Masallar, efsaneler ve destanlar zaman zaman büyük aşklar için yazılır. Ferhat ile Şirin, Aslı ile Kerem aşkı gibi destanlaşmış aşklar bizim kültürümüzde geniş bir şekilde yer alır.
Aşık olan kişide hem fiziksel hem de duygusal bazı değişiklikler gözlenir.
“Aşkın anlamı her kişide birebir aynı olacak diye bir kaide yoktur. Ancak yine de kişinin normalden farklı davranması aşık olduğunun en büyük işareti ve anlamıdır.”
Aşk gönül gözünü açar.
“Bu fark ediş inci gibi parıltılıdır ve gözü kör eder. İncinin renk ve parlaklığı alttaki katmanların ışığı yansıtma ve kırmasıyla oluşan ilginç bir olaydır.”

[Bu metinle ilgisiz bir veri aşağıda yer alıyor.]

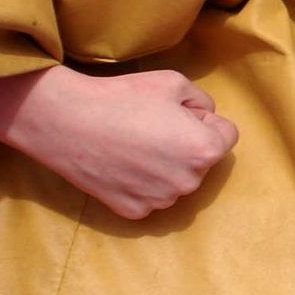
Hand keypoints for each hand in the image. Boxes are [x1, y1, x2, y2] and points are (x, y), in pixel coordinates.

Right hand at [0, 65, 235, 221]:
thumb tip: (206, 118)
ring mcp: (160, 201)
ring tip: (133, 144)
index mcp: (205, 150)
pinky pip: (150, 196)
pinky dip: (141, 183)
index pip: (226, 135)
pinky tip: (121, 163)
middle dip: (186, 144)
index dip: (203, 120)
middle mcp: (188, 182)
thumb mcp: (174, 82)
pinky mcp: (133, 212)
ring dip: (165, 166)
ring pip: (176, 180)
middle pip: (201, 161)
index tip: (176, 114)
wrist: (67, 122)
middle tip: (151, 127)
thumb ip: (202, 102)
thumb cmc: (122, 97)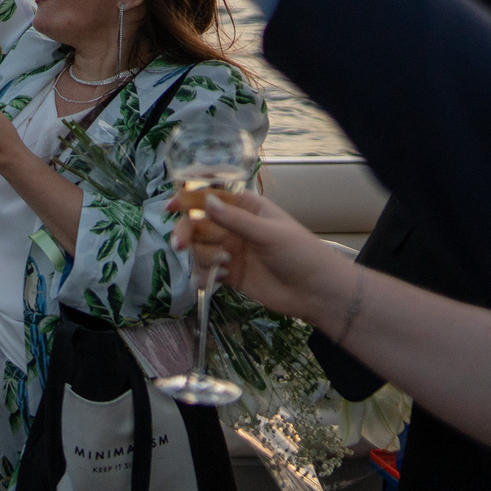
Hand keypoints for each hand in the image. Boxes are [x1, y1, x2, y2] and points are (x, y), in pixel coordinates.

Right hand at [169, 187, 356, 327]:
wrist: (317, 293)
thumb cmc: (301, 254)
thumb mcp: (269, 233)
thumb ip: (235, 220)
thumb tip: (205, 202)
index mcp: (247, 209)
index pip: (212, 197)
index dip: (190, 199)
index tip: (172, 207)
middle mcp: (235, 228)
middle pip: (199, 224)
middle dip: (187, 232)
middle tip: (180, 244)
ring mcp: (232, 251)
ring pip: (200, 248)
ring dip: (203, 255)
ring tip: (223, 265)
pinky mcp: (231, 275)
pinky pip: (206, 271)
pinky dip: (206, 275)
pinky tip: (220, 279)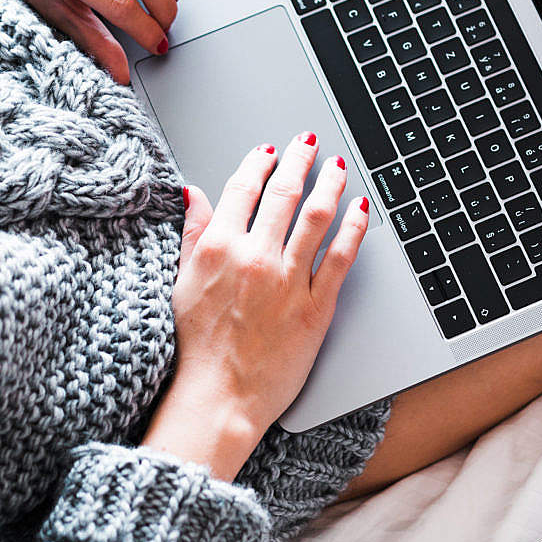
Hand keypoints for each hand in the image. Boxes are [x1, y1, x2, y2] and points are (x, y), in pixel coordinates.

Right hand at [142, 134, 369, 480]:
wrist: (219, 397)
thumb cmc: (197, 349)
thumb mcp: (181, 283)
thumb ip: (193, 235)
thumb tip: (195, 194)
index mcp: (218, 248)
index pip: (243, 189)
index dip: (259, 163)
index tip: (269, 152)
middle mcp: (254, 257)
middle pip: (283, 194)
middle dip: (299, 161)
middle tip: (308, 144)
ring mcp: (288, 280)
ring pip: (316, 216)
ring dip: (330, 183)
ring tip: (338, 166)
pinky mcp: (316, 306)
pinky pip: (341, 256)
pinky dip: (353, 226)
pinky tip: (360, 208)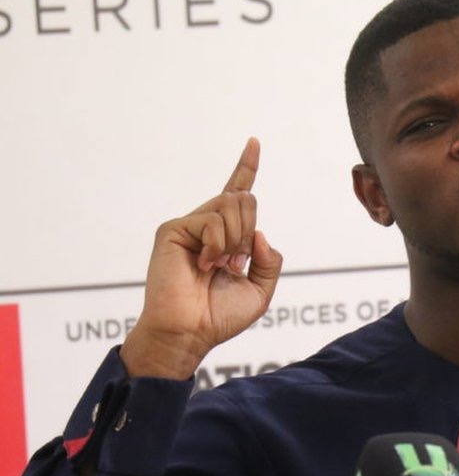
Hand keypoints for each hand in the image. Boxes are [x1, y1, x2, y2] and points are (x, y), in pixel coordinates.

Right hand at [121, 138, 282, 378]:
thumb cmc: (219, 315)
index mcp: (226, 237)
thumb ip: (270, 259)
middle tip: (236, 262)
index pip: (238, 194)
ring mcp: (189, 226)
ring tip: (218, 265)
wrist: (190, 333)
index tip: (254, 142)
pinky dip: (218, 244)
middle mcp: (207, 226)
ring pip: (231, 204)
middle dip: (250, 231)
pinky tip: (204, 263)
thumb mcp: (261, 289)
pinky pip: (212, 220)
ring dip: (236, 240)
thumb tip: (260, 232)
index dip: (246, 167)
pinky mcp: (172, 229)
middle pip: (245, 199)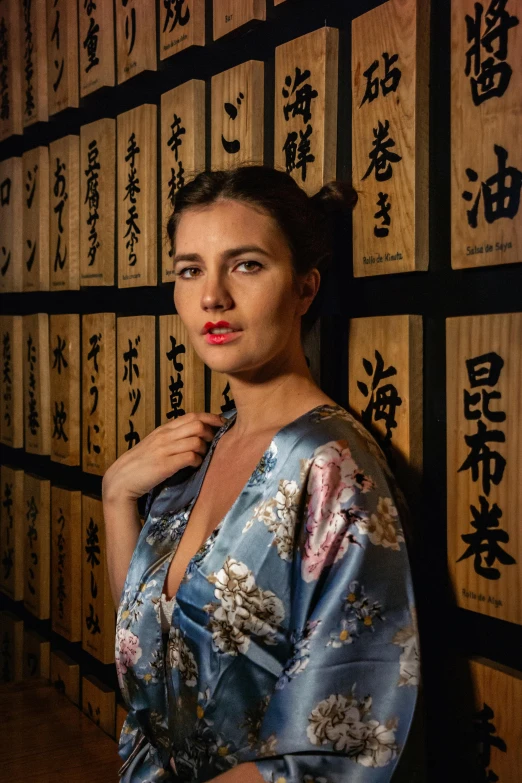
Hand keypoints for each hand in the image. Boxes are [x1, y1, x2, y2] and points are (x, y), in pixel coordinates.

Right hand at [102, 411, 225, 503]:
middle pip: (197, 425)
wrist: (121, 479)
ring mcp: (165, 450)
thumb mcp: (155, 444)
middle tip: (214, 443)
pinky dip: (197, 461)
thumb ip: (172, 438)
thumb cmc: (140, 463)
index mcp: (163, 429)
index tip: (222, 424)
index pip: (192, 416)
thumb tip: (194, 435)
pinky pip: (190, 457)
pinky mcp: (165, 465)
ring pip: (196, 440)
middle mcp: (165, 436)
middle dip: (211, 433)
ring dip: (205, 449)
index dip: (211, 418)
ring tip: (203, 456)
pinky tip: (195, 466)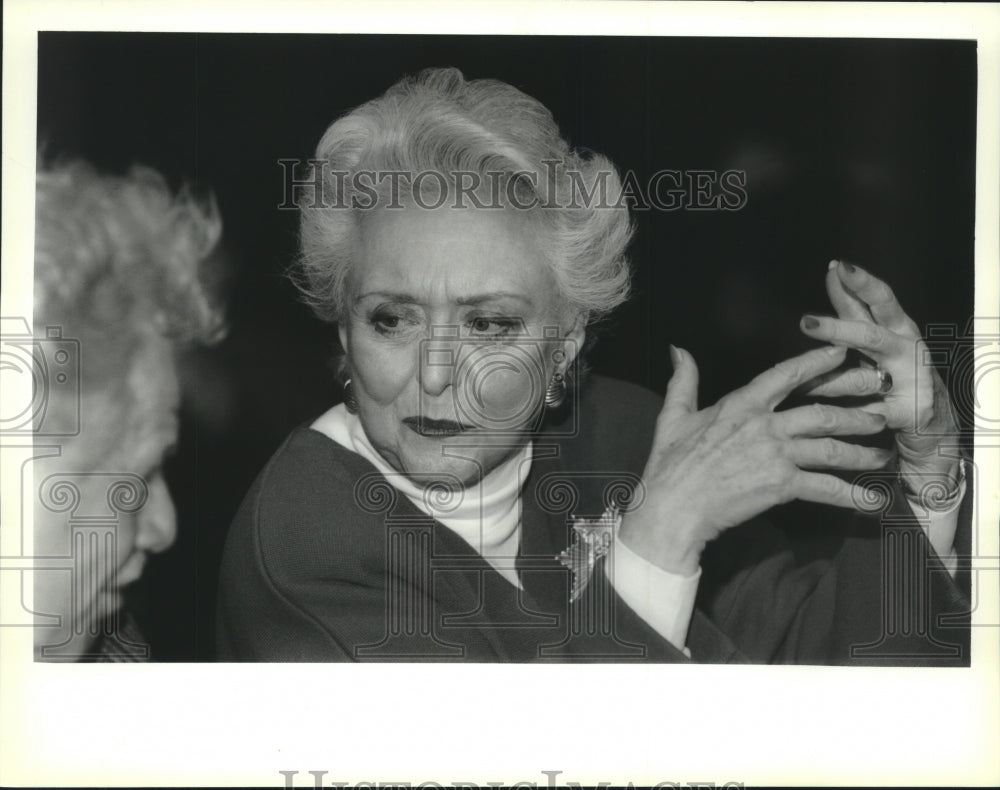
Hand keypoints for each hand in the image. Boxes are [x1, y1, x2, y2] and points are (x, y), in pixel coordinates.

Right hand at [619, 344, 891, 574]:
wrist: (673, 507)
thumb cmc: (669, 465)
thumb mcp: (672, 416)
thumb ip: (683, 381)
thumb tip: (678, 350)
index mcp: (741, 404)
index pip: (785, 375)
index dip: (816, 361)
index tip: (842, 353)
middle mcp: (764, 425)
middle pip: (822, 412)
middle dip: (857, 411)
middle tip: (883, 410)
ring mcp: (775, 454)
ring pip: (831, 448)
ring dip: (861, 452)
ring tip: (882, 456)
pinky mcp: (781, 485)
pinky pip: (825, 488)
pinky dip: (852, 496)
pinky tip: (873, 502)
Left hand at [800, 260, 959, 491]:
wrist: (932, 420)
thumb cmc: (897, 370)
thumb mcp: (878, 337)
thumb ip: (855, 309)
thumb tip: (834, 272)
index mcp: (898, 328)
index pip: (880, 299)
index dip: (860, 283)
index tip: (837, 267)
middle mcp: (906, 350)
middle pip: (871, 336)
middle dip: (838, 329)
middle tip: (806, 322)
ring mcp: (910, 381)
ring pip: (863, 378)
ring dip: (829, 382)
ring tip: (802, 384)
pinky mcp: (908, 413)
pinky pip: (869, 414)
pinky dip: (849, 416)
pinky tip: (830, 417)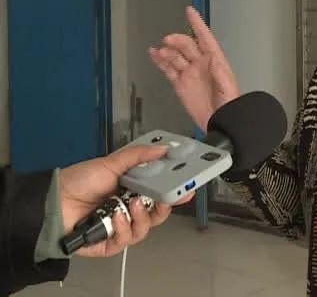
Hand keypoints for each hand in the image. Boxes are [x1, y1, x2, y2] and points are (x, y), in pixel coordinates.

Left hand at [59, 145, 192, 257]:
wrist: (53, 202)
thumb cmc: (80, 181)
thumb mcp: (112, 163)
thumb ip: (139, 155)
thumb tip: (164, 148)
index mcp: (134, 189)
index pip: (161, 192)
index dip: (176, 191)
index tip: (188, 187)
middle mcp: (129, 209)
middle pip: (158, 213)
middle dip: (165, 206)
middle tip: (167, 198)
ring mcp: (121, 226)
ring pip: (145, 228)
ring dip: (141, 216)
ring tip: (132, 205)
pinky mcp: (110, 243)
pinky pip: (126, 239)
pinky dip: (123, 227)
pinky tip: (114, 217)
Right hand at [149, 6, 240, 130]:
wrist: (221, 122)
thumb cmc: (229, 105)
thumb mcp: (227, 87)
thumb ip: (220, 73)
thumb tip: (212, 60)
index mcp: (214, 61)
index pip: (205, 37)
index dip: (197, 24)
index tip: (190, 11)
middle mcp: (201, 65)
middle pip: (187, 45)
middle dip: (178, 40)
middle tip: (168, 40)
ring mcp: (190, 74)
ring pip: (176, 56)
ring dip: (168, 51)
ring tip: (161, 51)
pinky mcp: (181, 85)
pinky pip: (169, 69)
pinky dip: (160, 62)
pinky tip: (154, 54)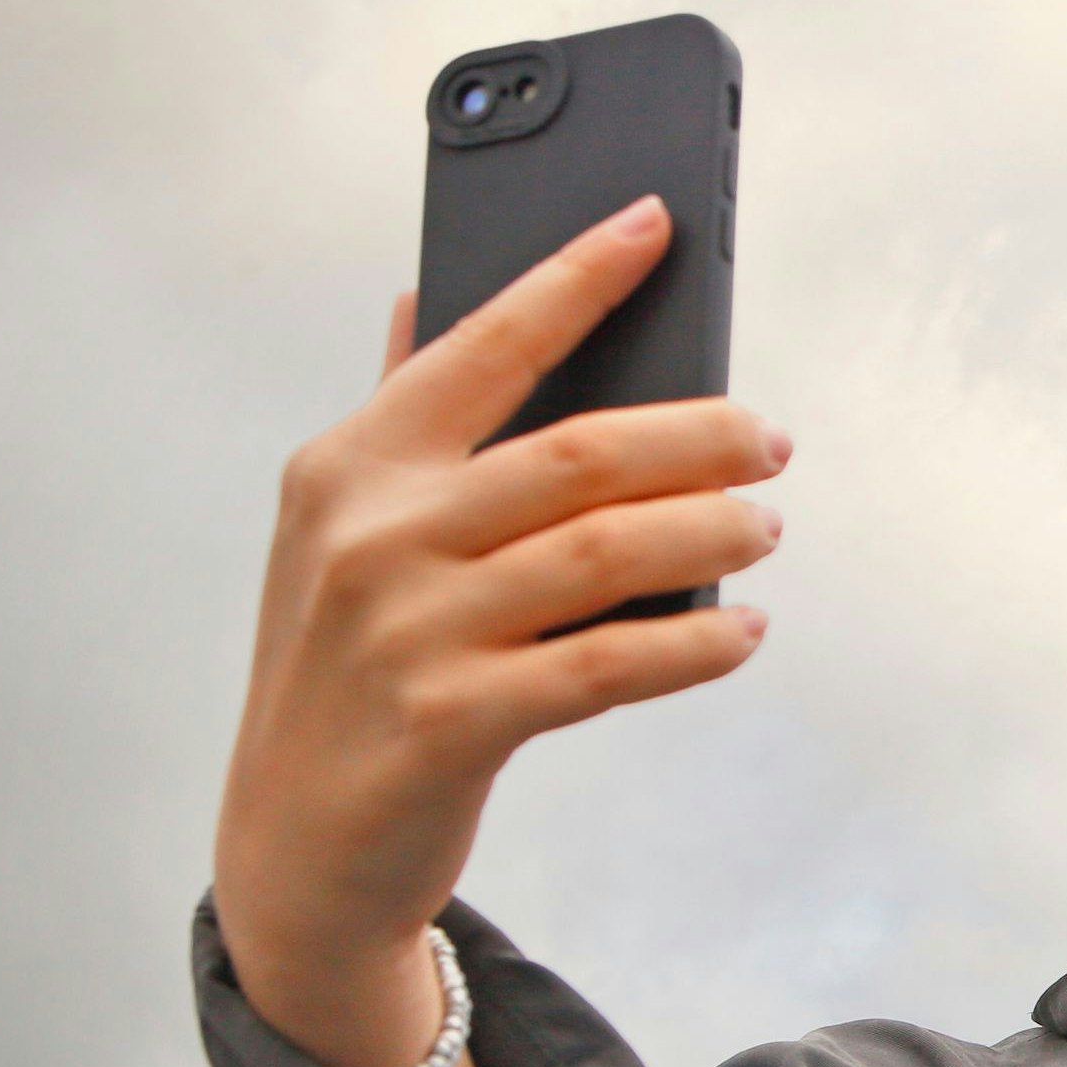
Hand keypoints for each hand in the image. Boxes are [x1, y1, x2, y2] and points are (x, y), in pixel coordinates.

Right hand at [212, 195, 788, 1066]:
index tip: (656, 223)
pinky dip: (693, 643)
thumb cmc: (346, 668)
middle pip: (577, 453)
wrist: (296, 843)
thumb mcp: (340, 532)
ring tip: (766, 524)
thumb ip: (395, 416)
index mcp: (353, 467)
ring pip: (605, 552)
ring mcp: (409, 629)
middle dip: (697, 435)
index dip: (575, 277)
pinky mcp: (454, 721)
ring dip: (710, 531)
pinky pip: (608, 665)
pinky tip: (741, 629)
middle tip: (770, 440)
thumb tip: (417, 297)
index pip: (483, 344)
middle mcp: (373, 535)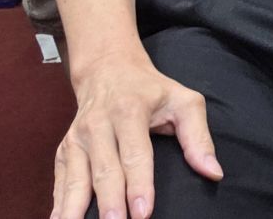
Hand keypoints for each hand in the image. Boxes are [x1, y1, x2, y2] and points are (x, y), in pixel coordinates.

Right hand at [53, 52, 221, 218]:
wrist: (108, 69)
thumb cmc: (151, 91)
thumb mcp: (183, 101)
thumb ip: (199, 137)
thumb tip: (213, 173)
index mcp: (129, 111)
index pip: (136, 154)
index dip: (139, 185)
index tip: (144, 214)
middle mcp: (98, 125)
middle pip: (105, 170)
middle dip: (110, 203)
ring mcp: (77, 138)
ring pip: (76, 179)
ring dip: (76, 208)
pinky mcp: (63, 150)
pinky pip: (60, 181)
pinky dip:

İnci konusunu biraz daha açarsak:
“İnciler, istiridye veya midye içinde oluşur. İncinin parlaklığı, istiridye veya midyenin kabuğunu oluşturan sedef tabakasının kalınlığına ve sayısına bağlıdır.
Beyaz, sedef, fildişi veya siyah renkte oluşabilen inciler arasında en değerlileri siyah incilerdir. Çünkü siyah inciler, doğada oldukça nadir bulunurlar”
Şunu ilave edeyim; Aşk bir siyah inciden çok çok daha kıymetlidir!
O nedenle tariflere sığmayan bir duygu durumudur aşk.
Bu duyguyu insan nadiren yaşayabilir.
Bütün renkler bir başka görünür aşık insan gözünde.
Hülyalarının sınırı yoktur. O kadar ki, Yaratana kadar uzanan uzun bir yolculuktur aşk.
İlahi aşkın insanda var olması bambaşka bir duygudur.
Ona itaat etmek, Onun her işini güzel, her eziyetini, her iyilikten daha tatlı görmek ve Onun dostlarını dost, düşmanlarını düşman bilmek, kısacası Onun rızası için yaşamaktır esas aşk.
Kâinatı yoktan yaratan, süsleyen, devam ettiren yüce Allah’ın ilminden daha yüce, daha şerefli, daha büyük, daha olgun ilim olamaz, daha büyük aşk olamaz.
Allah’a muhabbet, velayet yollarının en keskin kuvvetidir, en mühim bir mayası ve iksiridir. İnsan, aşkı ya mecazi kullanır ya da hakiki. Mecazî aşk, fanilere gönül bağlamaktır. Hakiki aşk ise, Allah’ı sevmektir.